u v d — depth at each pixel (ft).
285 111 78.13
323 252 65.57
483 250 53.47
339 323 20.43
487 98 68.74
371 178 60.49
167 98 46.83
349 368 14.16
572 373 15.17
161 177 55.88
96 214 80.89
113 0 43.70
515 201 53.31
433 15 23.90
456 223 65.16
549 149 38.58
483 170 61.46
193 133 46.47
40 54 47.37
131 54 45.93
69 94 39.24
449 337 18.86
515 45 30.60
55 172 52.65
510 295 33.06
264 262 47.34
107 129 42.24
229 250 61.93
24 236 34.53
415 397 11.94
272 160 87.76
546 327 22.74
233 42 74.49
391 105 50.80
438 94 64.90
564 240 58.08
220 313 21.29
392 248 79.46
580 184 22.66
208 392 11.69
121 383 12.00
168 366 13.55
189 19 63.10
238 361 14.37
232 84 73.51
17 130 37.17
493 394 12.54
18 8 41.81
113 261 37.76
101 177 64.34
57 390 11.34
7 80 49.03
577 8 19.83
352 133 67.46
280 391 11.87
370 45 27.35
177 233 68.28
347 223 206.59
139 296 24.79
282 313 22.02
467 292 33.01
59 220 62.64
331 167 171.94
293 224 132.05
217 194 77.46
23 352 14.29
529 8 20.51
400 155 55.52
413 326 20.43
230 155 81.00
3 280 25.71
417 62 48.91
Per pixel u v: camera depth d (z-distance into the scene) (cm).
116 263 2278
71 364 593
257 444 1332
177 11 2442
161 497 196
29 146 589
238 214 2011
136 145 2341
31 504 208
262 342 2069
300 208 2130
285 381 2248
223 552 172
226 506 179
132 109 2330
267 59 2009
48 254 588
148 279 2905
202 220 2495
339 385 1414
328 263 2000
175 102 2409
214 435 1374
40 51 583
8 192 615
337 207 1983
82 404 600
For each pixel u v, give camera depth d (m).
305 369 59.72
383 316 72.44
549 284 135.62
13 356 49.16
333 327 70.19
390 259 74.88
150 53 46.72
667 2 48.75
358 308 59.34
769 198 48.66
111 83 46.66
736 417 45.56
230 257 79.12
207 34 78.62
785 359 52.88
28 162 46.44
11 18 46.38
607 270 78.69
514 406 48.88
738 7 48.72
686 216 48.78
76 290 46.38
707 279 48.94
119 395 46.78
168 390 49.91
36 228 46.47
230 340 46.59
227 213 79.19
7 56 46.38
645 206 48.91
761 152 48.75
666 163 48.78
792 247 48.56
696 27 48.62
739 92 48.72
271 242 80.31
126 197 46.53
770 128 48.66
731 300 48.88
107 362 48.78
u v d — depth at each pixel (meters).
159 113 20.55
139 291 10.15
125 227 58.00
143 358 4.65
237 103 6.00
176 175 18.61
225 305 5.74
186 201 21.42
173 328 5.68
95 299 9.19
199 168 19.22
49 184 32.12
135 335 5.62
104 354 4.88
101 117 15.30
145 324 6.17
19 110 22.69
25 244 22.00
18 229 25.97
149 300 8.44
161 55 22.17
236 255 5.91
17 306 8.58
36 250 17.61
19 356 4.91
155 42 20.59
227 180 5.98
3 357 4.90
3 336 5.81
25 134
....
**PROBLEM DESCRIPTION**
A word-for-word copy of all the entries is required.

**ANSWER BOX**
u v d — depth at each pixel (ft).
285 111 78.13
323 252 65.57
483 250 53.47
339 323 20.43
487 98 68.74
371 178 60.49
167 98 46.83
349 368 14.16
572 373 15.17
161 177 55.88
96 214 80.89
113 0 43.70
515 201 53.31
433 15 23.90
456 223 65.16
549 149 38.58
483 170 61.46
193 133 46.47
40 54 47.37
131 54 45.93
69 94 39.24
449 337 18.86
515 45 30.60
55 172 52.65
510 295 33.06
264 262 47.34
107 129 42.24
229 250 61.93
24 236 34.53
415 397 11.94
272 160 87.76
546 327 22.74
233 42 74.49
391 105 50.80
438 94 64.90
564 240 58.08
220 313 21.29
392 248 79.46
580 184 22.66
208 392 11.69
121 383 12.00
168 366 13.55
189 19 63.10
238 361 14.37
232 84 73.51
17 130 37.17
493 394 12.54
18 8 41.81
113 261 37.76
101 177 64.34
57 390 11.34
7 80 49.03
577 8 19.83
352 133 67.46
280 391 11.87
370 45 27.35
177 233 68.28
347 223 206.59
139 296 24.79
282 313 22.02
467 292 33.01
59 220 62.64
331 167 171.94
293 224 132.05
217 194 77.46
23 352 14.29
529 8 20.51
400 155 55.52
413 326 20.43
230 155 81.00
3 280 25.71
417 62 48.91
Per pixel u v: camera depth d (z-distance into the scene) (cm).
116 263 2278
71 364 593
257 444 1332
177 11 2442
161 497 196
29 146 589
238 214 2011
136 145 2341
31 504 208
262 342 2069
300 208 2130
285 381 2248
223 552 172
226 506 179
132 109 2330
267 59 2009
48 254 588
148 279 2905
202 220 2495
339 385 1414
328 263 2000
175 102 2409
214 435 1374
40 51 583
8 192 615
337 207 1983
82 404 600
For each pixel u v, give camera depth d (m).
305 369 59.72
383 316 72.44
549 284 135.62
13 356 49.16
333 327 70.19
390 259 74.88
150 53 46.72
667 2 48.75
358 308 59.34
769 198 48.66
111 83 46.66
736 417 45.56
230 257 79.12
207 34 78.62
785 359 52.88
28 162 46.44
11 18 46.38
607 270 78.69
514 406 48.88
738 7 48.72
686 216 48.78
76 290 46.38
707 279 48.94
119 395 46.78
168 390 49.91
36 228 46.47
230 340 46.59
227 213 79.19
7 56 46.38
645 206 48.91
761 152 48.75
666 163 48.78
792 247 48.56
696 27 48.62
739 92 48.72
271 242 80.31
126 197 46.53
770 128 48.66
731 300 48.88
107 362 48.78
u v d — depth at each pixel (meters).
159 113 20.55
139 291 10.15
125 227 58.00
143 358 4.65
237 103 6.00
176 175 18.61
225 305 5.74
186 201 21.42
173 328 5.68
95 299 9.19
199 168 19.22
49 184 32.12
135 335 5.62
104 354 4.88
101 117 15.30
145 324 6.17
19 110 22.69
25 244 22.00
18 229 25.97
149 300 8.44
161 55 22.17
236 255 5.91
17 306 8.58
36 250 17.61
19 356 4.91
155 42 20.59
227 180 5.98
3 357 4.90
3 336 5.81
25 134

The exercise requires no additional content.